## EXERCISE AIM
Reproduce all of the data exactly.

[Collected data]
+ + + + + + +
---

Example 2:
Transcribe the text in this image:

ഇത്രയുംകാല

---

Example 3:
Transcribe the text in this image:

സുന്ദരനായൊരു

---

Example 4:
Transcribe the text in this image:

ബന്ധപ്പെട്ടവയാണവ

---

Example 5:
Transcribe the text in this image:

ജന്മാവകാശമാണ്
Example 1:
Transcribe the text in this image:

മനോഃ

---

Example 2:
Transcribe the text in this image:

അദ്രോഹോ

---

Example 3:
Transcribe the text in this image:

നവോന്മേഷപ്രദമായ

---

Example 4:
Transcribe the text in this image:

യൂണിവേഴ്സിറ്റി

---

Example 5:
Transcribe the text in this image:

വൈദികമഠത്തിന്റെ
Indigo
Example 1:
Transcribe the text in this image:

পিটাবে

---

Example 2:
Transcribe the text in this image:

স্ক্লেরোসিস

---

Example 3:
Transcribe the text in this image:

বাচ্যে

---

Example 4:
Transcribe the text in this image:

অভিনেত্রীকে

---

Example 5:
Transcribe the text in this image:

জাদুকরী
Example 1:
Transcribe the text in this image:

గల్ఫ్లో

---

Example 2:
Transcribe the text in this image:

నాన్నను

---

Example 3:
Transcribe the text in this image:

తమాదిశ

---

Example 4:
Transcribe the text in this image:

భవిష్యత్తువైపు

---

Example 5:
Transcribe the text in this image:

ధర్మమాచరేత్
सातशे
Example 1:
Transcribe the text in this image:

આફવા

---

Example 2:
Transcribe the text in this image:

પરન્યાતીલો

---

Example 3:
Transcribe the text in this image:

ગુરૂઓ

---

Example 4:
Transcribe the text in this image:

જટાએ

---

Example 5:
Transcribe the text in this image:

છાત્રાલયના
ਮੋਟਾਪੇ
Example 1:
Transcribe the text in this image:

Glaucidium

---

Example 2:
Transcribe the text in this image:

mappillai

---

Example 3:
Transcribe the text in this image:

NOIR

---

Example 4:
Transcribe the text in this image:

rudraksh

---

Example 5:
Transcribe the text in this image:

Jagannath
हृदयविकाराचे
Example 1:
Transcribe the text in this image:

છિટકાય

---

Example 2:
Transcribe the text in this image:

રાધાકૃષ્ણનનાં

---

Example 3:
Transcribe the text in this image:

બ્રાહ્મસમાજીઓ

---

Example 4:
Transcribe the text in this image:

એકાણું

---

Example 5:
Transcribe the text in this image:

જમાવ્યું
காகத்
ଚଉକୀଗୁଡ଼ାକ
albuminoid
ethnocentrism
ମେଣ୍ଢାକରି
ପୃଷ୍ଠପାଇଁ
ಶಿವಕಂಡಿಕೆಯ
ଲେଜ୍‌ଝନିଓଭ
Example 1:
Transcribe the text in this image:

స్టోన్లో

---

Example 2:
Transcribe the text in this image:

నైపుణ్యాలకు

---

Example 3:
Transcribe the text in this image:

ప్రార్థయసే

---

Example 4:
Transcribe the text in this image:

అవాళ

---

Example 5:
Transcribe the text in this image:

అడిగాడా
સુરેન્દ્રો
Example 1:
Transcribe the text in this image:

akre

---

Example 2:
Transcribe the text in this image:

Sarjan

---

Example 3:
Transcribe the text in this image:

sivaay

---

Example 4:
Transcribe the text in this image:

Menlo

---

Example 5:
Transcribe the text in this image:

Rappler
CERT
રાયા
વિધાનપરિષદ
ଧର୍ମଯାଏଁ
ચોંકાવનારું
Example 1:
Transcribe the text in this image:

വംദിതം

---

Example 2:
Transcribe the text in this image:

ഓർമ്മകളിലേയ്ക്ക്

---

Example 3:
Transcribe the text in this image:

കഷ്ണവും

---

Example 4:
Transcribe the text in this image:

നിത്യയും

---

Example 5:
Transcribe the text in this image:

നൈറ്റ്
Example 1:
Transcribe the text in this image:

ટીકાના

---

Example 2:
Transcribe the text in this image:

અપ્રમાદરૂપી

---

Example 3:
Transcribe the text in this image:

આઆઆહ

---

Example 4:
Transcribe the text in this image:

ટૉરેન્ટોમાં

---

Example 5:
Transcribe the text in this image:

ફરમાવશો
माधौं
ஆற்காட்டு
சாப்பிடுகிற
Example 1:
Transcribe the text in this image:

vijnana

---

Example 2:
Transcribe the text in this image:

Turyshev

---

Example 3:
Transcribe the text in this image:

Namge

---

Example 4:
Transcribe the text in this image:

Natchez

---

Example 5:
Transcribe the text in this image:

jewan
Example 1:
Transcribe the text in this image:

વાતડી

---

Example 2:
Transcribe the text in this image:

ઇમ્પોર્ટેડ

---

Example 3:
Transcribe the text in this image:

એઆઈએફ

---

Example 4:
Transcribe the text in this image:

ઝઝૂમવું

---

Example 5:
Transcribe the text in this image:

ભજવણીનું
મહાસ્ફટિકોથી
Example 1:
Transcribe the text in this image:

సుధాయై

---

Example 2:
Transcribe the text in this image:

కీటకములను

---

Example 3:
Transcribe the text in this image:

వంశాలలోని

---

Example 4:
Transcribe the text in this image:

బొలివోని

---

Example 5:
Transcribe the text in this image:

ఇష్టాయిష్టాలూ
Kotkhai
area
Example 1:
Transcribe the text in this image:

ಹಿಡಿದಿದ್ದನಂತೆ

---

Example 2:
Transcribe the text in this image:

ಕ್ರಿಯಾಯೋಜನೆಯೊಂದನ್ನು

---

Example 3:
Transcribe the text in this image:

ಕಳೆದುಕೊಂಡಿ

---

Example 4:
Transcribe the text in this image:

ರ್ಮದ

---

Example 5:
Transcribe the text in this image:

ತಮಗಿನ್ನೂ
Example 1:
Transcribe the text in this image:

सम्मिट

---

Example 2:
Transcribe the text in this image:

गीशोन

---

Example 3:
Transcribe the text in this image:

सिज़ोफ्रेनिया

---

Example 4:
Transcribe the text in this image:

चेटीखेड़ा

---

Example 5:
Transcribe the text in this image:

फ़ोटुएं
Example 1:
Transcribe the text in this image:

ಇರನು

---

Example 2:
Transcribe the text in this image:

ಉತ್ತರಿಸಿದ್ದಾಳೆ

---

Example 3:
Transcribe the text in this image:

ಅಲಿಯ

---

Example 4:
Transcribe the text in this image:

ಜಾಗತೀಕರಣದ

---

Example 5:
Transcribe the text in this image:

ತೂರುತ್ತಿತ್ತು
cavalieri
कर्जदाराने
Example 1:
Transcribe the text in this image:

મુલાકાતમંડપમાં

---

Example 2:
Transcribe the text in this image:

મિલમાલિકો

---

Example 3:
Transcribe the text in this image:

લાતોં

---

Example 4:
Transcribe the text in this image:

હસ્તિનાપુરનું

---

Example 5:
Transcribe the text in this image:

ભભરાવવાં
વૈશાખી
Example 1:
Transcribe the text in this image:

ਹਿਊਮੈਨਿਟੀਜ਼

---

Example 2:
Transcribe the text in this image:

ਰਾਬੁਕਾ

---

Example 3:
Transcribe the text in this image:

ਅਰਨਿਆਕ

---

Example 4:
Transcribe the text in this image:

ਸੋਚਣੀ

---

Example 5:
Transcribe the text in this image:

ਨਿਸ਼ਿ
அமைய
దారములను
+ + + + + + +
## WRITTEN SOLUTION
---

Example 2:
Transcribe the text in this image:

ഇത്രയുംകാല

---

Example 3:
Transcribe the text in this image:

സുന്ദരനായൊരു

---

Example 4:
Transcribe the text in this image:

ബന്ധപ്പെട്ടവയാണവ

---

Example 5:
Transcribe the text in this image:

ജന്മാവകാശമാണ്
Example 1:
Transcribe the text in this image:

മനോഃ

---

Example 2:
Transcribe the text in this image:

അദ്രോഹോ

---

Example 3:
Transcribe the text in this image:

നവോന്മേഷപ്രദമായ

---

Example 4:
Transcribe the text in this image:

യൂണിവേഴ്സിറ്റി

---

Example 5:
Transcribe the text in this image:

വൈദികമഠത്തിന്റെ
Indigo
Example 1:
Transcribe the text in this image:

পিটাবে

---

Example 2:
Transcribe the text in this image:

স্ক্লেরোসিস

---

Example 3:
Transcribe the text in this image:

বাচ্যে

---

Example 4:
Transcribe the text in this image:

অভিনেত্রীকে

---

Example 5:
Transcribe the text in this image:

জাদুকরী
Example 1:
Transcribe the text in this image:

గల్ఫ్లో

---

Example 2:
Transcribe the text in this image:

నాన్నను

---

Example 3:
Transcribe the text in this image:

తమాదిశ

---

Example 4:
Transcribe the text in this image:

భవిష్యత్తువైపు

---

Example 5:
Transcribe the text in this image:

ధర్మమాచరేత్
सातशे
Example 1:
Transcribe the text in this image:

આફવા

---

Example 2:
Transcribe the text in this image:

પરન્યાતીલો

---

Example 3:
Transcribe the text in this image:

ગુરૂઓ

---

Example 4:
Transcribe the text in this image:

જટાએ

---

Example 5:
Transcribe the text in this image:

છાત્રાલયના
ਮੋਟਾਪੇ
Example 1:
Transcribe the text in this image:

Glaucidium

---

Example 2:
Transcribe the text in this image:

mappillai

---

Example 3:
Transcribe the text in this image:

NOIR

---

Example 4:
Transcribe the text in this image:

rudraksh

---

Example 5:
Transcribe the text in this image:

Jagannath
हृदयविकाराचे
Example 1:
Transcribe the text in this image:

છિટકાય

---

Example 2:
Transcribe the text in this image:

રાધાકૃષ્ણનનાં

---

Example 3:
Transcribe the text in this image:

બ્રાહ્મસમાજીઓ

---

Example 4:
Transcribe the text in this image:

એકાણું

---

Example 5:
Transcribe the text in this image:

જમાવ્યું
காகத்
ଚଉକୀଗୁଡ଼ାକ
albuminoid
ethnocentrism
ମେଣ୍ଢାକରି
ପୃଷ୍ଠପାଇଁ
ಶಿವಕಂಡಿಕೆಯ
ଲେଜ୍‌ଝନିଓଭ
Example 1:
Transcribe the text in this image:

స్టోన్లో

---

Example 2:
Transcribe the text in this image:

నైపుణ్యాలకు

---

Example 3:
Transcribe the text in this image:

ప్రార్థయసే

---

Example 4:
Transcribe the text in this image:

అవాళ

---

Example 5:
Transcribe the text in this image:

అడిగాడా
સુરેન્દ્રો
Example 1:
Transcribe the text in this image:

akre

---

Example 2:
Transcribe the text in this image:

Sarjan

---

Example 3:
Transcribe the text in this image:

sivaay

---

Example 4:
Transcribe the text in this image:

Menlo

---

Example 5:
Transcribe the text in this image:

Rappler
CERT
રાયા
વિધાનપરિષદ
ଧର୍ମଯାଏଁ
ચોંકાવનારું
Example 1:
Transcribe the text in this image:

വംദിതം

---

Example 2:
Transcribe the text in this image:

ഓർമ്മകളിലേയ്ക്ക്

---

Example 3:
Transcribe the text in this image:

കഷ്ണവും

---

Example 4:
Transcribe the text in this image:

നിത്യയും

---

Example 5:
Transcribe the text in this image:

നൈറ്റ്
Example 1:
Transcribe the text in this image:

ટીકાના

---

Example 2:
Transcribe the text in this image:

અપ્રમાદરૂપી

---

Example 3:
Transcribe the text in this image:

આઆઆહ

---

Example 4:
Transcribe the text in this image:

ટૉરેન્ટોમાં

---

Example 5:
Transcribe the text in this image:

ફરમાવશો
माधौं
ஆற்காட்டு
சாப்பிடுகிற
Example 1:
Transcribe the text in this image:

vijnana

---

Example 2:
Transcribe the text in this image:

Turyshev

---

Example 3:
Transcribe the text in this image:

Namge

---

Example 4:
Transcribe the text in this image:

Natchez

---

Example 5:
Transcribe the text in this image:

jewan
Example 1:
Transcribe the text in this image:

વાતડી

---

Example 2:
Transcribe the text in this image:

ઇમ્પોર્ટેડ

---

Example 3:
Transcribe the text in this image:

એઆઈએફ

---

Example 4:
Transcribe the text in this image:

ઝઝૂમવું

---

Example 5:
Transcribe the text in this image:

ભજવણીનું
મહાસ્ફટિકોથી
Example 1:
Transcribe the text in this image:

సుధాయై

---

Example 2:
Transcribe the text in this image:

కీటకములను

---

Example 3:
Transcribe the text in this image:

వంశాలలోని

---

Example 4:
Transcribe the text in this image:

బొలివోని

---

Example 5:
Transcribe the text in this image:

ఇష్టాయిష్టాలూ
Kotkhai
area
Example 1:
Transcribe the text in this image:

ಹಿಡಿದಿದ್ದನಂತೆ

---

Example 2:
Transcribe the text in this image:

ಕ್ರಿಯಾಯೋಜನೆಯೊಂದನ್ನು

---

Example 3:
Transcribe the text in this image:

ಕಳೆದುಕೊಂಡಿ

---

Example 4:
Transcribe the text in this image:

ರ್ಮದ

---

Example 5:
Transcribe the text in this image:

ತಮಗಿನ್ನೂ
Example 1:
Transcribe the text in this image:

सम्मिट

---

Example 2:
Transcribe the text in this image:

गीशोन

---

Example 3:
Transcribe the text in this image:

सिज़ोफ्रेनिया

---

Example 4:
Transcribe the text in this image:

चेटीखेड़ा

---

Example 5:
Transcribe the text in this image:

फ़ोटुएं
Example 1:
Transcribe the text in this image:

ಇರನು

---

Example 2:
Transcribe the text in this image:

ಉತ್ತರಿಸಿದ್ದಾಳೆ

---

Example 3:
Transcribe the text in this image:

ಅಲಿಯ

---

Example 4:
Transcribe the text in this image:

ಜಾಗತೀಕರಣದ

---

Example 5:
Transcribe the text in this image:

ತೂರುತ್ತಿತ್ತು
cavalieri
कर्जदाराने
Example 1:
Transcribe the text in this image:

મુલાકાતમંડપમાં

---

Example 2:
Transcribe the text in this image:

મિલમાલિકો

---

Example 3:
Transcribe the text in this image:

લાતોં

---

Example 4:
Transcribe the text in this image:

હસ્તિનાપુરનું

---

Example 5:
Transcribe the text in this image:

ભભરાવવાં
વૈશાખી
Example 1:
Transcribe the text in this image:

ਹਿਊਮੈਨਿਟੀਜ਼

---

Example 2:
Transcribe the text in this image:

ਰਾਬੁਕਾ

---

Example 3:
Transcribe the text in this image:

ਅਰਨਿਆਕ

---

Example 4:
Transcribe the text in this image:

ਸੋਚਣੀ

---

Example 5:
Transcribe the text in this image:

ਨਿਸ਼ਿ
அமைய
దారములను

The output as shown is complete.